Contrary to misinformation that has been circulated on Social Media the 2020 U.S. National Amateur DanceSport Championships are alive and well, and the relationship between NDCA and Brigham Young University is as strong and cordial as ever.

This coming March 10-14, 2020 the U.S. National Amateur DanceSport Championships will be held in Provo, Utah.

•  NDCA National Judges and licensed officials

•  National titles in all styles for Amateur, Under 21, Senior, Youth, Junior, and Pre-Teen

• Prize money for Amateur Ballroom, Latin, Smooth, and Cabaret, as well as the Under 21 and Youth Ballroom and Latin

• NDCA Travel Allowances in the amount of $42,000.00 to top couples for the WDC World Amateur Championships to be held in December 2020 in Dublin, Ireland

The NDCA has had a contract with the American Ballroom Company since 1970 for “ABC” to organize and present U.S. National titles through regional events such as the one that is held annually at Brigham Young University.  The sub-license agreement between the American Ballroom Company, which holds the trademarks to the U.S. National Amateur DanceSport Championships, and Brigham Young University is still in effect.

These championships in Provo have never offered Pro/Am events, and stopped running the U.S. National Professional Ballroom Championship over ten years ago.  Consequently, it seemed to be a good fit at this time for the organizers of this event to voluntarily place the U.S. National Amateur DanceSport Championships under the umbrella of the NDCA Amateur Division.

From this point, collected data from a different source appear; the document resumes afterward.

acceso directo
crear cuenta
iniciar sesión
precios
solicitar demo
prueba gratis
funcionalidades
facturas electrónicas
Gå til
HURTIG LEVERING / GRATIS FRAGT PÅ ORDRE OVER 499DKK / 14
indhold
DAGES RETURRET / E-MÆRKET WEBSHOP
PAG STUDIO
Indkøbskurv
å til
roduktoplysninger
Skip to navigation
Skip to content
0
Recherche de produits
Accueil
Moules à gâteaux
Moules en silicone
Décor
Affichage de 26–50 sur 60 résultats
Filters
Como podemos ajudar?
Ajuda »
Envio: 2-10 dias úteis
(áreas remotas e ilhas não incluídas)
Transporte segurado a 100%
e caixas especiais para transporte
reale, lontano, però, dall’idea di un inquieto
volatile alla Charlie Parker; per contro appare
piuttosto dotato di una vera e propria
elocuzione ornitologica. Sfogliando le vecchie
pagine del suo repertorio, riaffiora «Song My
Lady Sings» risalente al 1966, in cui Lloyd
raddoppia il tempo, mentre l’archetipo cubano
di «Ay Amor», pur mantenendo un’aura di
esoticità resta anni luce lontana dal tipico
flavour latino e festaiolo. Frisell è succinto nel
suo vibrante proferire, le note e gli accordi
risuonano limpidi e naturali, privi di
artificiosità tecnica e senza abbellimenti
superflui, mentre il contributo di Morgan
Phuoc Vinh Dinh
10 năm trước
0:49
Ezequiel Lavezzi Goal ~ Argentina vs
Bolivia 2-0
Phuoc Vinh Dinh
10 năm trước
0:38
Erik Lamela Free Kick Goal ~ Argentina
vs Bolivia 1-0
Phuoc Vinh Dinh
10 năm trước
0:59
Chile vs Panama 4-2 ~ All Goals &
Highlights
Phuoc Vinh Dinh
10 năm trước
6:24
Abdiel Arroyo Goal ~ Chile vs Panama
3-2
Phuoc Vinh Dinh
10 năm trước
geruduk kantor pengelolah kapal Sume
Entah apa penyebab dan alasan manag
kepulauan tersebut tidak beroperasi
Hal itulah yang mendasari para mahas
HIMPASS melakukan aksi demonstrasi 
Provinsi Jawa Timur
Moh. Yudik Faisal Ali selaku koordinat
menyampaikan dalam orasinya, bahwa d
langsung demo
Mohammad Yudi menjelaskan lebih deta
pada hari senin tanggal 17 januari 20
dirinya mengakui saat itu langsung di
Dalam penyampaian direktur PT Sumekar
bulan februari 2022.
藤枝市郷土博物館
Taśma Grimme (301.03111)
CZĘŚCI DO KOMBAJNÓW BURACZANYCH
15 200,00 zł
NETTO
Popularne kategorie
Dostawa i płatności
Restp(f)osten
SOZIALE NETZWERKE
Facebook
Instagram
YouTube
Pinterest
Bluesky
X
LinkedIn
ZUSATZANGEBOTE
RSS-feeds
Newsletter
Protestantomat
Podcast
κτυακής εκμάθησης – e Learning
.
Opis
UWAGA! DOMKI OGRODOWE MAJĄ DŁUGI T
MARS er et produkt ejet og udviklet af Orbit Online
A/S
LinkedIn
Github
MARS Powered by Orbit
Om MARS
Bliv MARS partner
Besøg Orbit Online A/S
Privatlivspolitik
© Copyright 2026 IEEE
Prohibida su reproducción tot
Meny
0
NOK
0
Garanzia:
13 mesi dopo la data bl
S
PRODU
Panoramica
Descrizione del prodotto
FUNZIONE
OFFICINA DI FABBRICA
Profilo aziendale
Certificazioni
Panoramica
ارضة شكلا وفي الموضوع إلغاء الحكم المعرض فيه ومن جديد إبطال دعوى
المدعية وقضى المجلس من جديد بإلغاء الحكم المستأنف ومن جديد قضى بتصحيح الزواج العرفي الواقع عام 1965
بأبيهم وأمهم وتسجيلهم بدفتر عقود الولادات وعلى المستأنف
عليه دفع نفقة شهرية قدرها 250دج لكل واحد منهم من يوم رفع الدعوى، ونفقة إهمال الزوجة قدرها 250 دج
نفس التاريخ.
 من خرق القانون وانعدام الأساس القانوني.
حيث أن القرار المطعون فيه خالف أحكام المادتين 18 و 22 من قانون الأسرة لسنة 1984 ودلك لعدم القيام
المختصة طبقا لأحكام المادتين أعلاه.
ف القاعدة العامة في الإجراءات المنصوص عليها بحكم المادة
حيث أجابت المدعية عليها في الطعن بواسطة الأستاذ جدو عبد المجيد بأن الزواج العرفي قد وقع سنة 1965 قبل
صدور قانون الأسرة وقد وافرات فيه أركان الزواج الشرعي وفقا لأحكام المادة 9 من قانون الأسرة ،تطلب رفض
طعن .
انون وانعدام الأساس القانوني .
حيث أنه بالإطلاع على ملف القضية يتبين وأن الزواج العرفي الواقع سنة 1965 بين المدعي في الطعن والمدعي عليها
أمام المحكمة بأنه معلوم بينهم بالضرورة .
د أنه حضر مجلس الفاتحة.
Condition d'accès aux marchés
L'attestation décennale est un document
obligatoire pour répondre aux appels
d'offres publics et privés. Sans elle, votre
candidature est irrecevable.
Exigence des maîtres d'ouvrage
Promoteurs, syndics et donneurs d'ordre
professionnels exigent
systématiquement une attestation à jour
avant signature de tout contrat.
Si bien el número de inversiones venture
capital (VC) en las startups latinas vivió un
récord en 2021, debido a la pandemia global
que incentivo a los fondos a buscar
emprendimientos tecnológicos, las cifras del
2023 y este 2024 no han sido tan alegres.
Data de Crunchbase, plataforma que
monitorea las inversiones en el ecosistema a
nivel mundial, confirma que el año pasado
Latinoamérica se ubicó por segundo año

For many years the NDCA has recognized the value of the all-amateur events that are organized by educational institutions. Such organizations that apply for and receive NDCA recognition are permitted to engage NDCA officials. If you care to look at the NDCA website you will see that there are a great many such recognized events on the NDCA All Amateur calendar. The event organized by Brigham Young University is now, by its own choice, no longer sanctioned by NDCA and is not, therefore, subject to the requirements NDCA Rule Book.  It is recognized as an NDCA All-Amateur Event.

Sincerely, 

The Organizers of the U.S. National Amateur DanceSport Championships

Notes:

  • This was the official press release from Lee Wakefield less than a month after the initial announcement and, one can assume, as a response to  the backlash (“Contrary to mis-information that has been circulated on Social Media…”)

This is a game of power, and I am tired of hearing that we are powerless to affect change against an organization as influential and impressive and immense as the NDCA — or better yet, Brigham Young, or better yet, the American Dance Company. Yes, we know their names, and we will call them as such. We know the names of the people who have decided this: to allow us to dance same sex is so incomprehensible to them that they are willing to give up their NDCA sanction in order to keep us in the dark corners of their fear. Perhaps we have outstayed our welcome as their latest attempt to appeal to a new audience of paying customers. Perhaps our lifestyle truly is revolting to them. I don’t care, because this is not meant for them. A door has been opened that cannot be shut, not now. This is not an open letter. This is a torch song.